## What is needed
From the listing below, output only the lines starting at the line that has "Page size: 1500x1125." and ending at the line that has "Identify the document", exactly as they appear, ends included.

BEGIN Working data

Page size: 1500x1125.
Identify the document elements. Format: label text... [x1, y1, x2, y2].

END Working data
BEGIN Working data

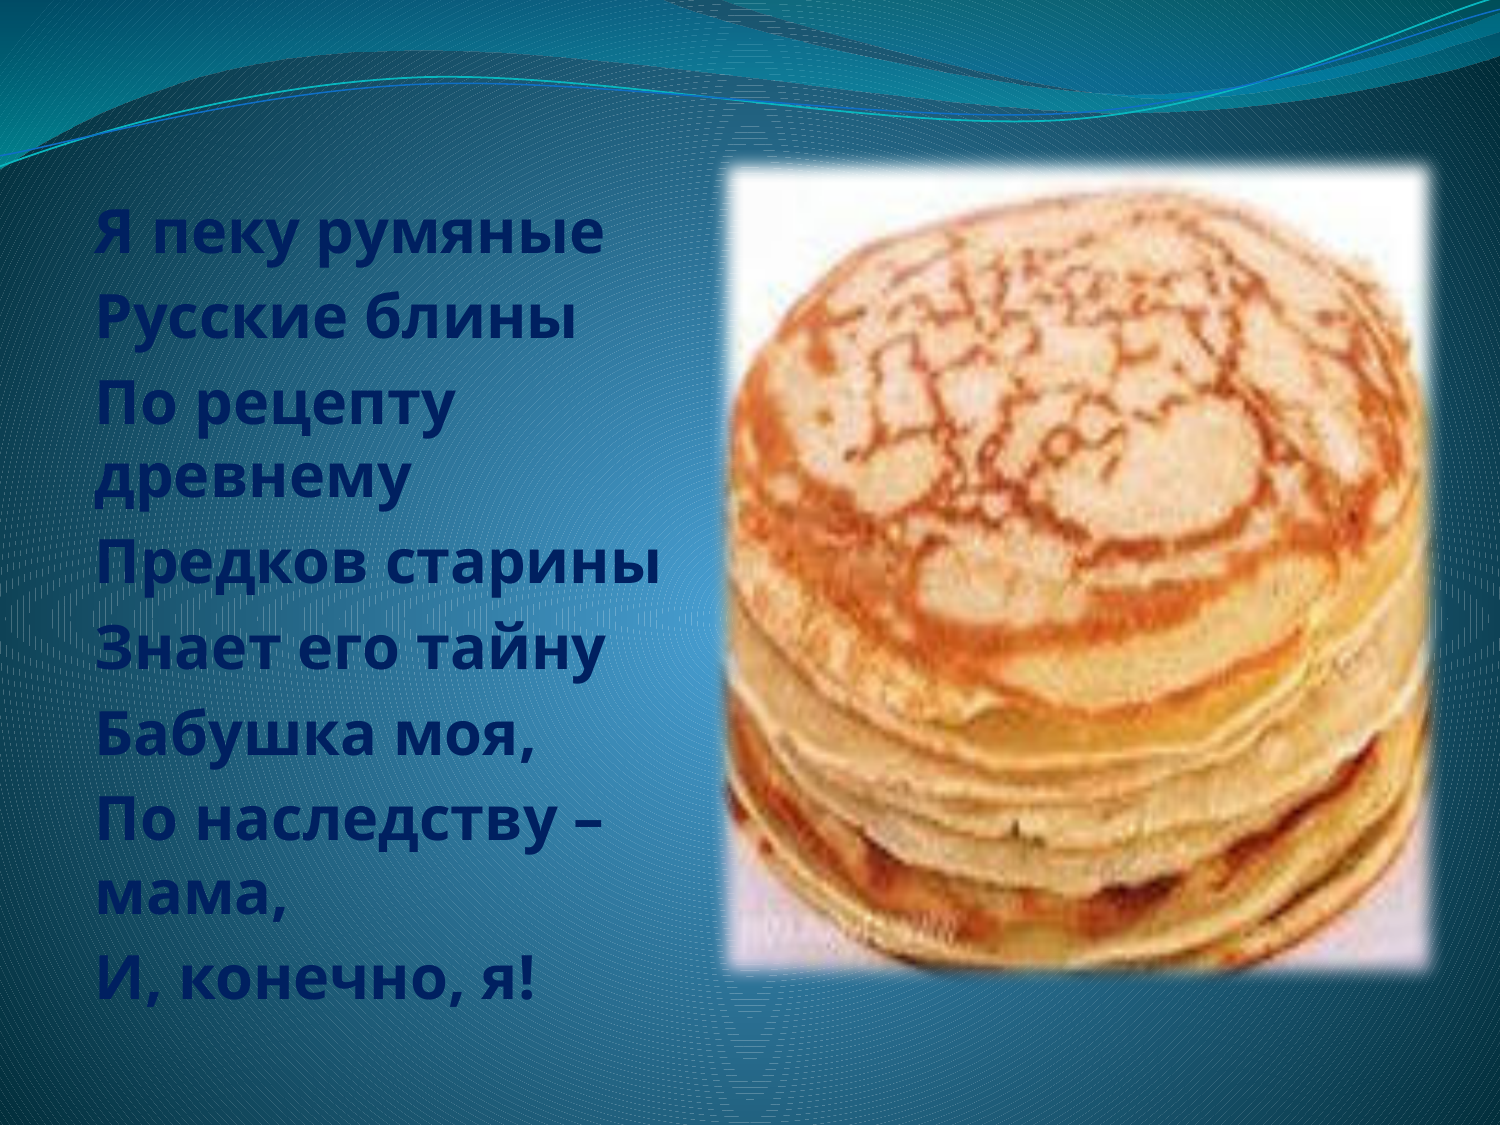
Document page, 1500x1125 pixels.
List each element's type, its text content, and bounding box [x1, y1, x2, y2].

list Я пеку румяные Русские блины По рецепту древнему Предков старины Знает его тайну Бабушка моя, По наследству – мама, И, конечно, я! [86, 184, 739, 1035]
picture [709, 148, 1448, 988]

END Working data

## Finished task
Page size: 1500x1125.
Identify the document elements. Format: label text... [x1, y1, x2, y2].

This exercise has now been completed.